WHAT IS EXPECTED: Each line below must be set down exactly as it stands.

EXTRACTED RECORDS:
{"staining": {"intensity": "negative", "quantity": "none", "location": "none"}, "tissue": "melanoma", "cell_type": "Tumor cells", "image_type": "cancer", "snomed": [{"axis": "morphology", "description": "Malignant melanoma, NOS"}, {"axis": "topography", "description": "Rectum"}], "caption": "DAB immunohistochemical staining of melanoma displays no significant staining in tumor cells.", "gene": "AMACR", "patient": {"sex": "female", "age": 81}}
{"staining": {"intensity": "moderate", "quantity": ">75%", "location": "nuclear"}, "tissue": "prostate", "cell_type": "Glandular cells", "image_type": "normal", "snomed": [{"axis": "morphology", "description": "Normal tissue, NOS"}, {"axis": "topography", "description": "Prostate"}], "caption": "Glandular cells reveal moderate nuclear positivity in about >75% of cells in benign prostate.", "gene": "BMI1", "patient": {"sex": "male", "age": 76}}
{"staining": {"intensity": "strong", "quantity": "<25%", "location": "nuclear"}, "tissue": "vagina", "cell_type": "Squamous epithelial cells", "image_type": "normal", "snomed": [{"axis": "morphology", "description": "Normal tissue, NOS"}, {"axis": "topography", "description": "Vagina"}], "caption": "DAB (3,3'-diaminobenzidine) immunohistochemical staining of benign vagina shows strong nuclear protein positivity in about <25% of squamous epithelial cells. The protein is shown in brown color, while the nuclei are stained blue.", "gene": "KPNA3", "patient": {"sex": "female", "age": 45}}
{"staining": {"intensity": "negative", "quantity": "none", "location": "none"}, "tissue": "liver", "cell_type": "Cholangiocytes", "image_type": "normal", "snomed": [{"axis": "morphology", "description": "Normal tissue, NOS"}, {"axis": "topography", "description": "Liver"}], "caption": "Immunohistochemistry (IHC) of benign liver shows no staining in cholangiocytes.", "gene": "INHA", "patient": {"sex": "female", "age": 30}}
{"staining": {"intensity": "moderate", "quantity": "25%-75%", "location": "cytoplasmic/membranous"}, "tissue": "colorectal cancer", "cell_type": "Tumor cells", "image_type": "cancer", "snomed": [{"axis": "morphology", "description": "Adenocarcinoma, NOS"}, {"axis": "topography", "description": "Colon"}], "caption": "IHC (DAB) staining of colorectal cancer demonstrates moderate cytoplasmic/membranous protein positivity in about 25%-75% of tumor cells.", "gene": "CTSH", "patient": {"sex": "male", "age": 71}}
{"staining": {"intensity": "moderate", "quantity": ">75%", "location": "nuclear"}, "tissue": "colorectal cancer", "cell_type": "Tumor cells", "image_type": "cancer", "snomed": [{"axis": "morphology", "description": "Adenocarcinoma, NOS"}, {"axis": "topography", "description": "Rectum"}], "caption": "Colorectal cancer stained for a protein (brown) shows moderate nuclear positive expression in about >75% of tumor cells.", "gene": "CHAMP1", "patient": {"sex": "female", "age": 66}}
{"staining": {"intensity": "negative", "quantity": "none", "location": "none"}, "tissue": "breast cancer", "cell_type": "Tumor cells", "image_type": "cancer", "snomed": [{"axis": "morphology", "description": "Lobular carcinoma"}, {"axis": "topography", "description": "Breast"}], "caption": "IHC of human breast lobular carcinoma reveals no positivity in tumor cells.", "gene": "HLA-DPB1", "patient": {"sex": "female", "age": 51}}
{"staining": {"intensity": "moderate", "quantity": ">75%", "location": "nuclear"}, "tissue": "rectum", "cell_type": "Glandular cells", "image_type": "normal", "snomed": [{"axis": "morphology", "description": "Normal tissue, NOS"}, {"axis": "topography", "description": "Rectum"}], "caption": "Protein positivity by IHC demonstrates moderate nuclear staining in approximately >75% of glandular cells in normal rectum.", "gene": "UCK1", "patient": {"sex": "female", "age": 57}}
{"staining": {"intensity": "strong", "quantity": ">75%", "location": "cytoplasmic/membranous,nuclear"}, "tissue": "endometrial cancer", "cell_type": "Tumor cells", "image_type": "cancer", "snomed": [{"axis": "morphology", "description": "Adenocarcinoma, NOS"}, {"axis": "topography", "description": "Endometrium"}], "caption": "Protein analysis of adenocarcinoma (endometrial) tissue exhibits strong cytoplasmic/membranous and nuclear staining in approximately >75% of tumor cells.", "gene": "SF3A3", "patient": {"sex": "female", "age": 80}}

EXERCISE ANSWER:
{"staining": {"intensity": "negative", "quantity": "none", "location": "none"}, "tissue": "melanoma", "cell_type": "Tumor cells", "image_type": "cancer", "snomed": [{"axis": "morphology", "description": "Malignant melanoma, NOS"}, {"axis": "topography", "description": "Rectum"}], "caption": "DAB immunohistochemical staining of melanoma displays no significant staining in tumor cells.", "gene": "AMACR", "patient": {"sex": "female", "age": 81}}
{"staining": {"intensity": "moderate", "quantity": ">75%", "location": "nuclear"}, "tissue": "prostate", "cell_type": "Glandular cells", "image_type": "normal", "snomed": [{"axis": "morphology", "description": "Normal tissue, NOS"}, {"axis": "topography", "description": "Prostate"}], "caption": "Glandular cells reveal moderate nuclear positivity in about >75% of cells in benign prostate.", "gene": "BMI1", "patient": {"sex": "male", "age": 76}}
{"staining": {"intensity": "strong", "quantity": "<25%", "location": "nuclear"}, "tissue": "vagina", "cell_type": "Squamous epithelial cells", "image_type": "normal", "snomed": [{"axis": "morphology", "description": "Normal tissue, NOS"}, {"axis": "topography", "description": "Vagina"}], "caption": "DAB (3,3'-diaminobenzidine) immunohistochemical staining of benign vagina shows strong nuclear protein positivity in about <25% of squamous epithelial cells. The protein is shown in brown color, while the nuclei are stained blue.", "gene": "KPNA3", "patient": {"sex": "female", "age": 45}}
{"staining": {"intensity": "negative", "quantity": "none", "location": "none"}, "tissue": "liver", "cell_type": "Cholangiocytes", "image_type": "normal", "snomed": [{"axis": "morphology", "description": "Normal tissue, NOS"}, {"axis": "topography", "description": "Liver"}], "caption": "Immunohistochemistry (IHC) of benign liver shows no staining in cholangiocytes.", "gene": "INHA", "patient": {"sex": "female", "age": 30}}
{"staining": {"intensity": "moderate", "quantity": "25%-75%", "location": "cytoplasmic/membranous"}, "tissue": "colorectal cancer", "cell_type": "Tumor cells", "image_type": "cancer", "snomed": [{"axis": "morphology", "description": "Adenocarcinoma, NOS"}, {"axis": "topography", "description": "Colon"}], "caption": "IHC (DAB) staining of colorectal cancer demonstrates moderate cytoplasmic/membranous protein positivity in about 25%-75% of tumor cells.", "gene": "CTSH", "patient": {"sex": "male", "age": 71}}
{"staining": {"intensity": "moderate", "quantity": ">75%", "location": "nuclear"}, "tissue": "colorectal cancer", "cell_type": "Tumor cells", "image_type": "cancer", "snomed": [{"axis": "morphology", "description": "Adenocarcinoma, NOS"}, {"axis": "topography", "description": "Rectum"}], "caption": "Colorectal cancer stained for a protein (brown) shows moderate nuclear positive expression in about >75% of tumor cells.", "gene": "CHAMP1", "patient": {"sex": "female", "age": 66}}
{"staining": {"intensity": "negative", "quantity": "none", "location": "none"}, "tissue": "breast cancer", "cell_type": "Tumor cells", "image_type": "cancer", "snomed": [{"axis": "morphology", "description": "Lobular carcinoma"}, {"axis": "topography", "description": "Breast"}], "caption": "IHC of human breast lobular carcinoma reveals no positivity in tumor cells.", "gene": "HLA-DPB1", "patient": {"sex": "female", "age": 51}}
{"staining": {"intensity": "moderate", "quantity": ">75%", "location": "nuclear"}, "tissue": "rectum", "cell_type": "Glandular cells", "image_type": "normal", "snomed": [{"axis": "morphology", "description": "Normal tissue, NOS"}, {"axis": "topography", "description": "Rectum"}], "caption": "Protein positivity by IHC demonstrates moderate nuclear staining in approximately >75% of glandular cells in normal rectum.", "gene": "UCK1", "patient": {"sex": "female", "age": 57}}
{"staining": {"intensity": "strong", "quantity": ">75%", "location": "cytoplasmic/membranous,nuclear"}, "tissue": "endometrial cancer", "cell_type": "Tumor cells", "image_type": "cancer", "snomed": [{"axis": "morphology", "description": "Adenocarcinoma, NOS"}, {"axis": "topography", "description": "Endometrium"}], "caption": "Protein analysis of adenocarcinoma (endometrial) tissue exhibits strong cytoplasmic/membranous and nuclear staining in approximately >75% of tumor cells.", "gene": "SF3A3", "patient": {"sex": "female", "age": 80}}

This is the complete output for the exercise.